* _Task requirements_: Leave every picture out and give back the lines below from the first through the line that holds "cx_px: -443", exactly as written.

* _Given records_:
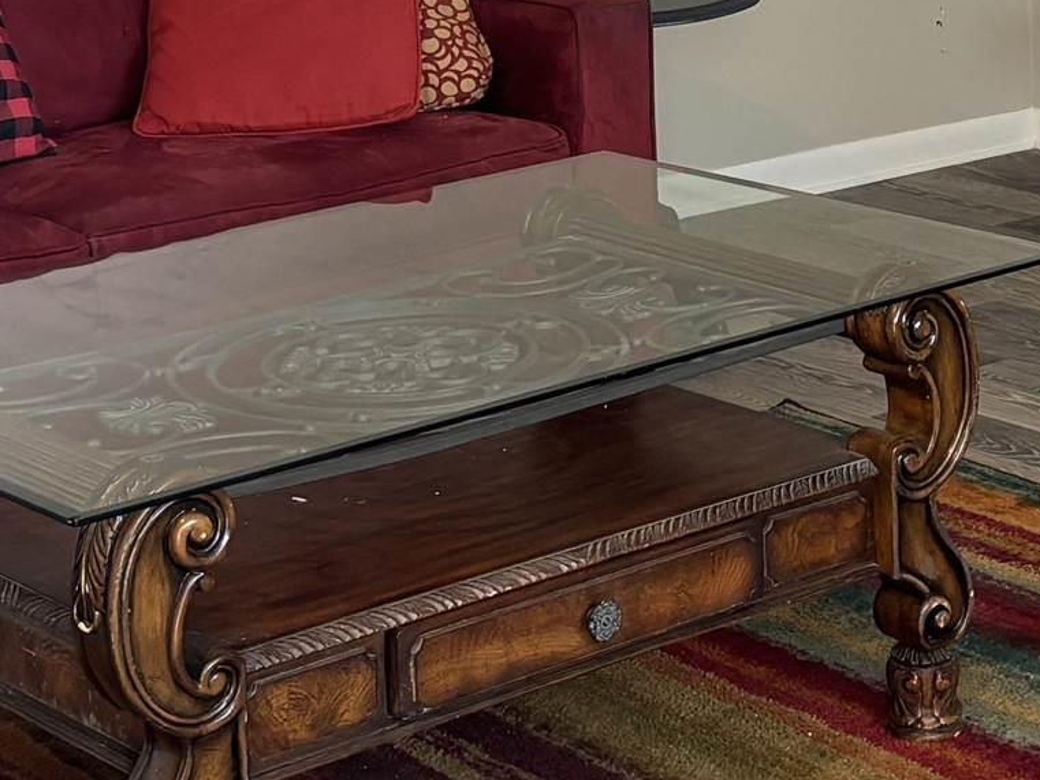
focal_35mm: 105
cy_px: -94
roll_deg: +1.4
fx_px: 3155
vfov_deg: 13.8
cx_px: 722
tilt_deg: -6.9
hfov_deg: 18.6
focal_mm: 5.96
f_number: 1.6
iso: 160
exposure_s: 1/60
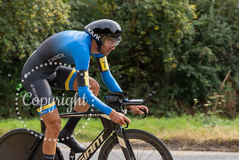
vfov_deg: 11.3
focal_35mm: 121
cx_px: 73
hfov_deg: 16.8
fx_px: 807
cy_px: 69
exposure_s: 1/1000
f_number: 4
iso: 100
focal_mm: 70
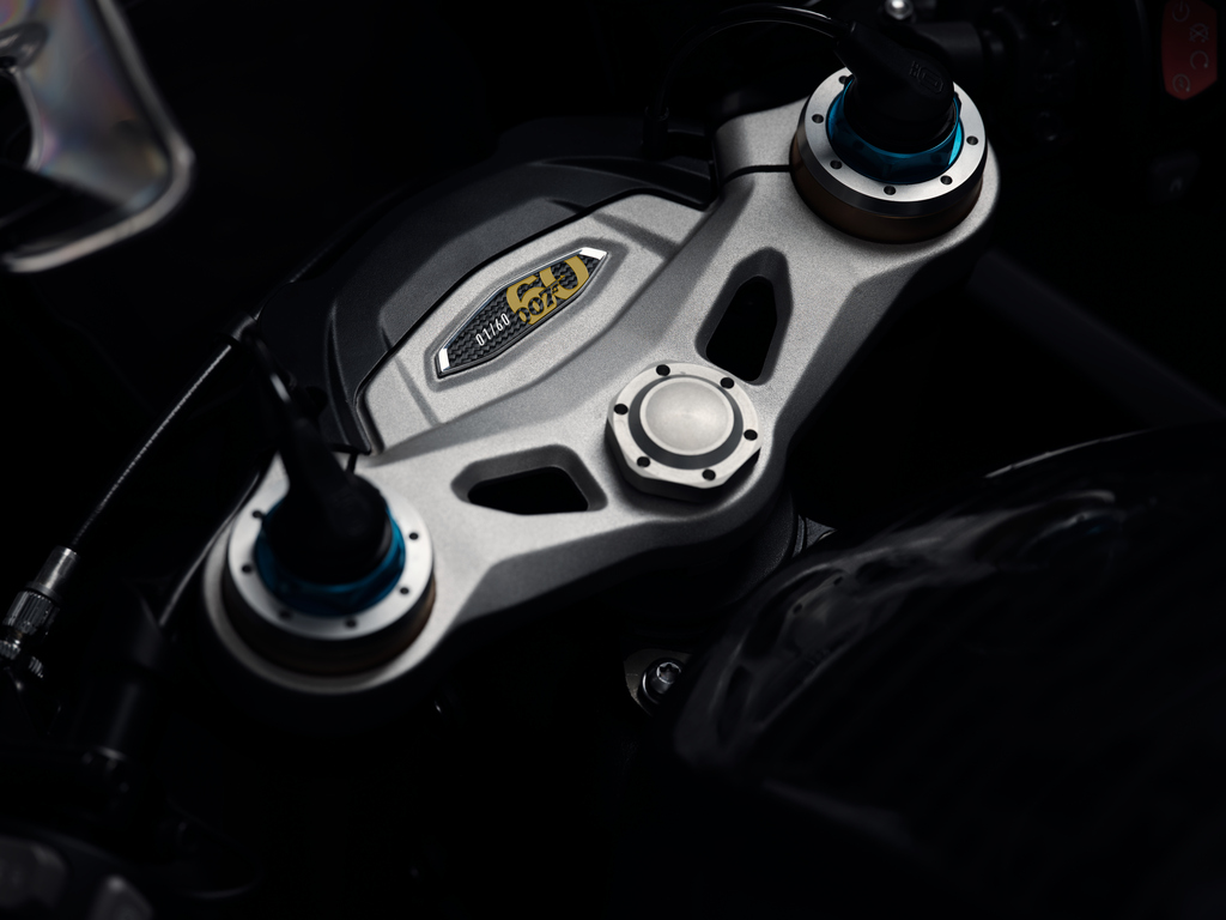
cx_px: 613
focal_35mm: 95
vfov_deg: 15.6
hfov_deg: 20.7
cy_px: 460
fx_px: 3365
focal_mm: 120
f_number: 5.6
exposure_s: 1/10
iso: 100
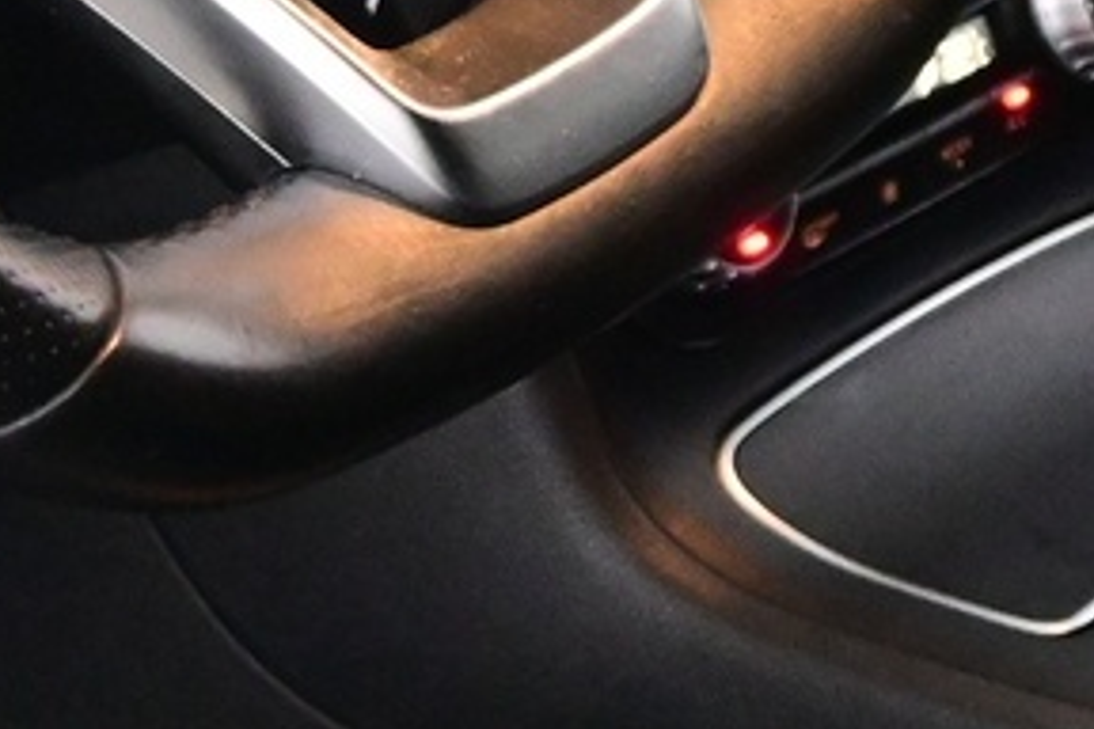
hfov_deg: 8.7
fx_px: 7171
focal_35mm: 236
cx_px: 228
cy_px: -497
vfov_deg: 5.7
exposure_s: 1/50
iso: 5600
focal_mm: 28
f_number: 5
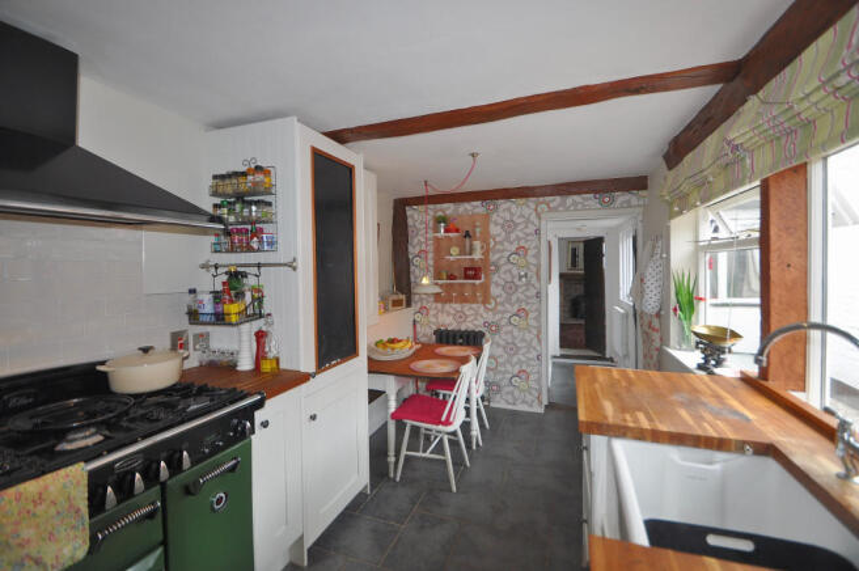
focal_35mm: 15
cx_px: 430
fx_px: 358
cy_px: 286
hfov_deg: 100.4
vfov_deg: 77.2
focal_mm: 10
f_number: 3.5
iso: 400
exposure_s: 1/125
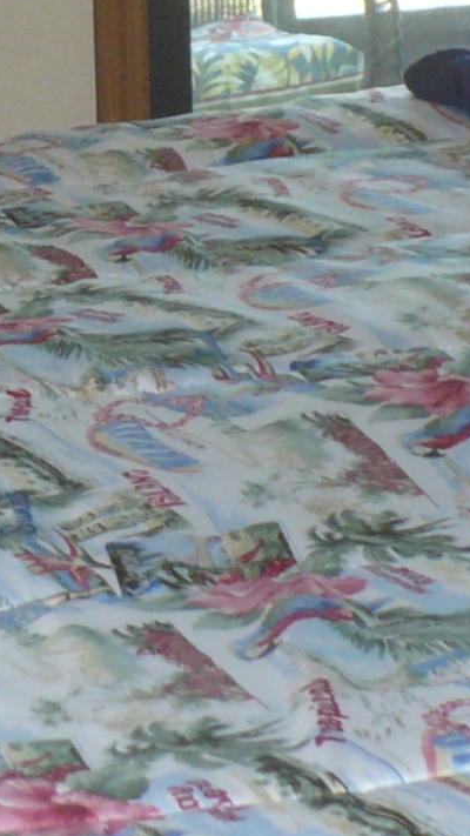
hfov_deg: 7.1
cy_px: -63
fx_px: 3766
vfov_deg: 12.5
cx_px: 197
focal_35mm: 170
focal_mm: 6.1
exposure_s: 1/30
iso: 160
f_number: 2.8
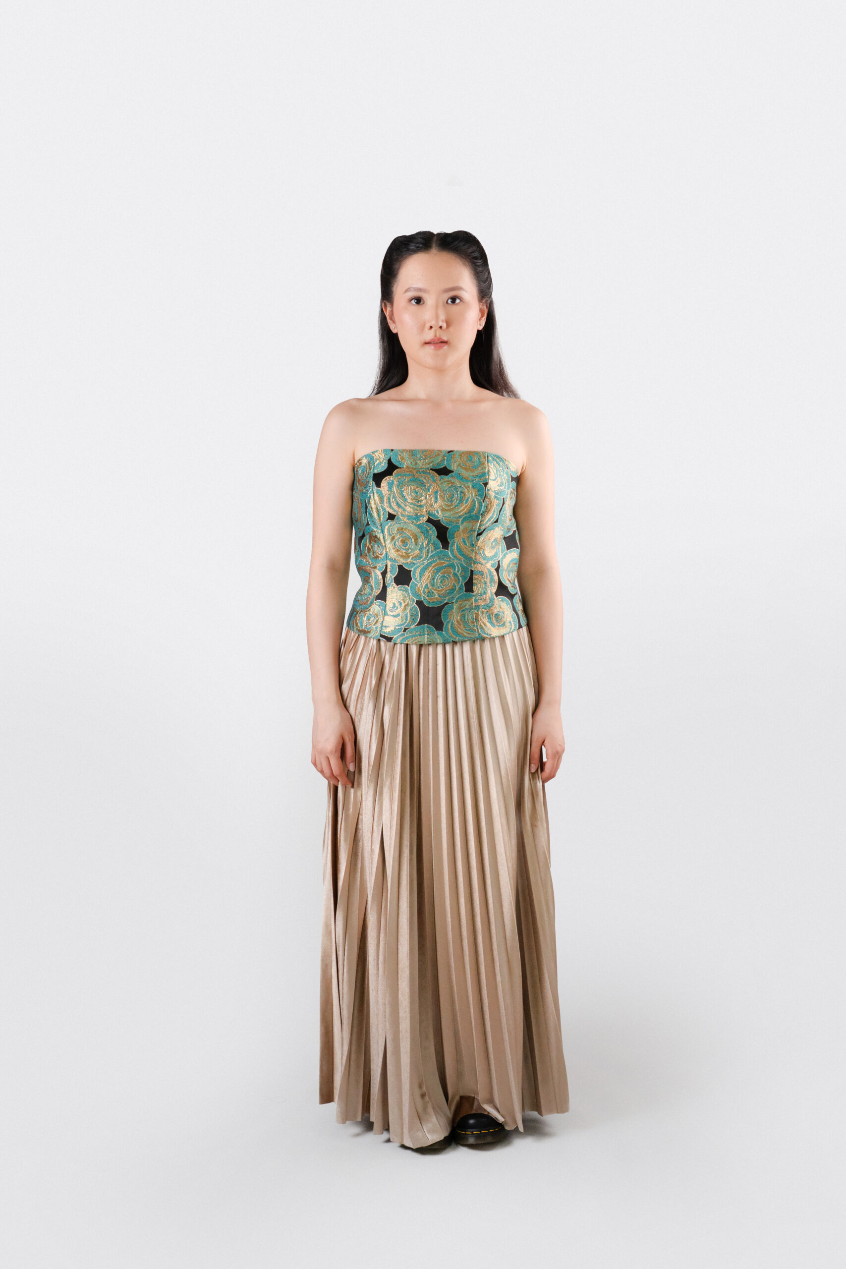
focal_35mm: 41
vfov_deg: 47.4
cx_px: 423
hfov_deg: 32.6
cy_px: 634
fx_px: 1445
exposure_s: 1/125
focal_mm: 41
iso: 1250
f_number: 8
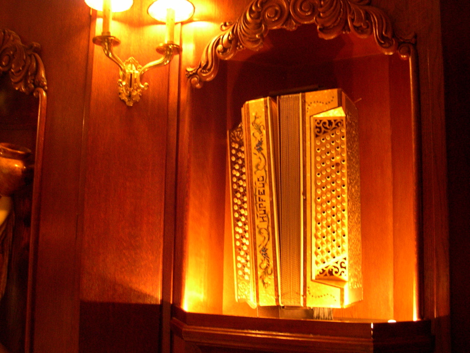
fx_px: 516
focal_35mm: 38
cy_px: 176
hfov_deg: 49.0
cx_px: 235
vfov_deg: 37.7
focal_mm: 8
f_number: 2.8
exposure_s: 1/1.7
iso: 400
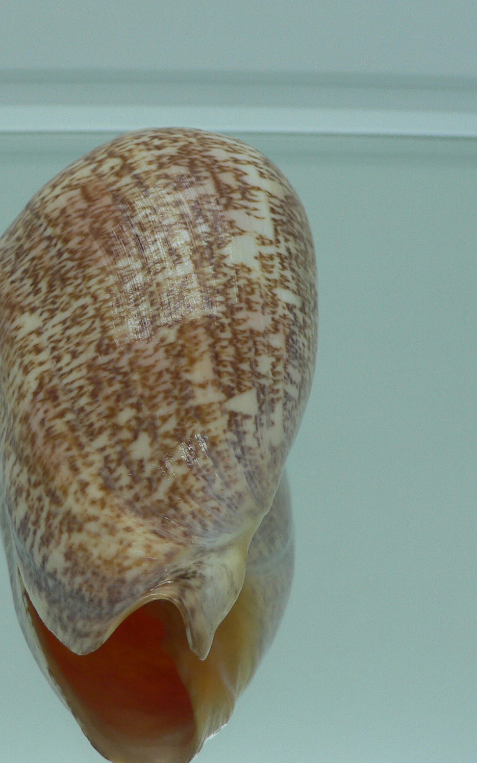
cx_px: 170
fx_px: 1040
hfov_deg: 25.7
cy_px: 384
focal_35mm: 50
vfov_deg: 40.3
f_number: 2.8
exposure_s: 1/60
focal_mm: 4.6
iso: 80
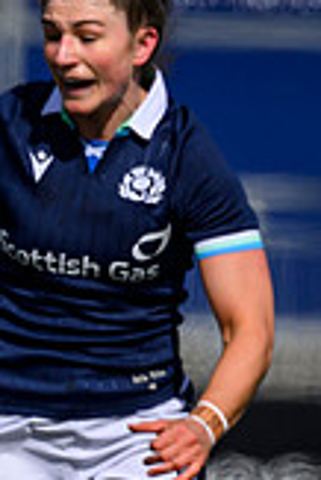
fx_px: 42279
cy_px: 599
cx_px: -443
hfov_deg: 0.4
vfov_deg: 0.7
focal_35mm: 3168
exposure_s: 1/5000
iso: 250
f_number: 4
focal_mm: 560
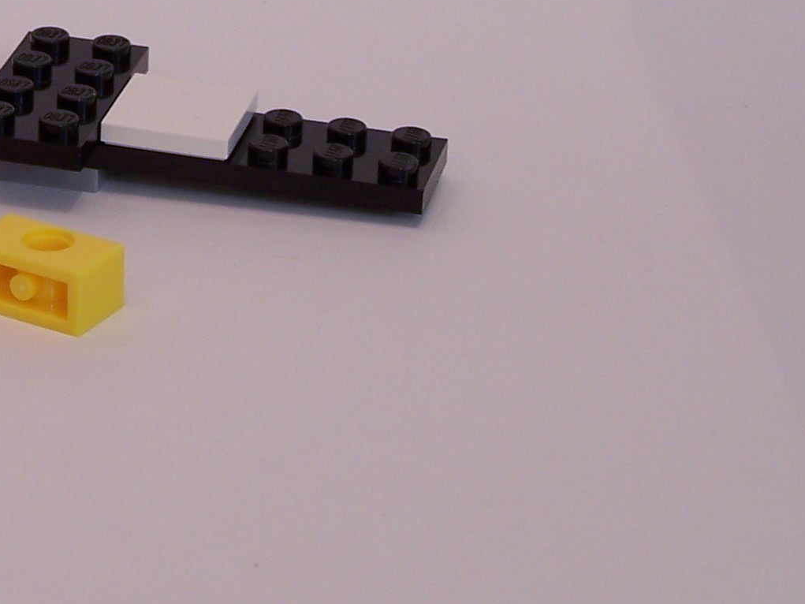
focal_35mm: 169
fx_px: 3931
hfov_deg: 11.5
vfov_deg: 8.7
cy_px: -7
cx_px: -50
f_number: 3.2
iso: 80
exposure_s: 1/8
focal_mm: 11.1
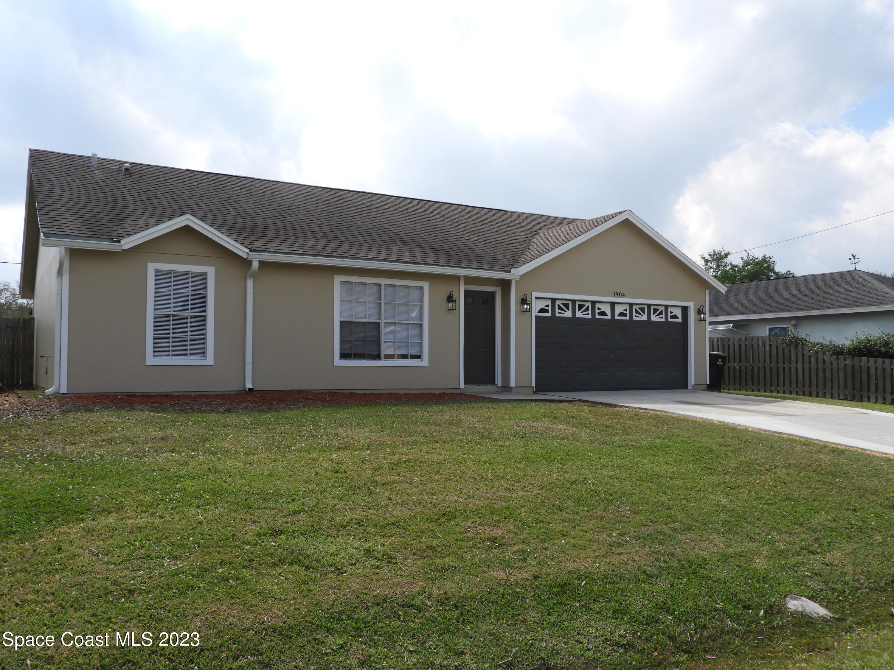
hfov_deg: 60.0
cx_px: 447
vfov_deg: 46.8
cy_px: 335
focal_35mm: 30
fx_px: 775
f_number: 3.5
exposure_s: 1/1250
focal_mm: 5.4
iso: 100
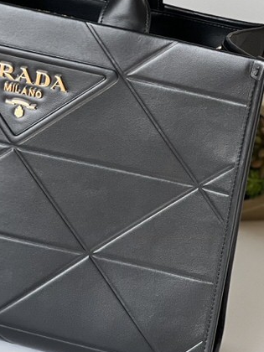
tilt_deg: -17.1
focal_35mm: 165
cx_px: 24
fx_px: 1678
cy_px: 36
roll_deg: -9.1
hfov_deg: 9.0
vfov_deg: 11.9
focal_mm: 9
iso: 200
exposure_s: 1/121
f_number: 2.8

* _The completed task_:
focal_35mm: 105
cy_px: -94
roll_deg: +1.4
fx_px: 3155
vfov_deg: 13.8
cx_px: 722
tilt_deg: -6.9
hfov_deg: 18.6
focal_mm: 5.96
f_number: 1.6
iso: 160
exposure_s: 1/60
vfov_deg: 11.3
focal_35mm: 121
cx_px: 73
hfov_deg: 16.8
fx_px: 807
cy_px: 69
exposure_s: 1/1000
f_number: 4
iso: 100
focal_mm: 70
cx_px: 613
focal_35mm: 95
vfov_deg: 15.6
hfov_deg: 20.7
cy_px: 460
fx_px: 3365
focal_mm: 120
f_number: 5.6
exposure_s: 1/10
iso: 100
hfov_deg: 8.7
fx_px: 7171
focal_35mm: 236
cx_px: 228
cy_px: -497
vfov_deg: 5.7
exposure_s: 1/50
iso: 5600
focal_mm: 28
f_number: 5
focal_35mm: 15
cx_px: 430
fx_px: 358
cy_px: 286
hfov_deg: 100.4
vfov_deg: 77.2
focal_mm: 10
f_number: 3.5
iso: 400
exposure_s: 1/125
hfov_deg: 7.1
cy_px: -63
fx_px: 3766
vfov_deg: 12.5
cx_px: 197
focal_35mm: 170
focal_mm: 6.1
exposure_s: 1/30
iso: 160
f_number: 2.8
focal_35mm: 41
vfov_deg: 47.4
cx_px: 423
hfov_deg: 32.6
cy_px: 634
fx_px: 1445
exposure_s: 1/125
focal_mm: 41
iso: 1250
f_number: 8
fx_px: 516
focal_35mm: 38
cy_px: 176
hfov_deg: 49.0
cx_px: 235
vfov_deg: 37.7
focal_mm: 8
f_number: 2.8
exposure_s: 1/1.7
iso: 400
cx_px: 170
fx_px: 1040
hfov_deg: 25.7
cy_px: 384
focal_35mm: 50
vfov_deg: 40.3
f_number: 2.8
exposure_s: 1/60
focal_mm: 4.6
iso: 80
fx_px: 42279
cy_px: 599
cx_px: -443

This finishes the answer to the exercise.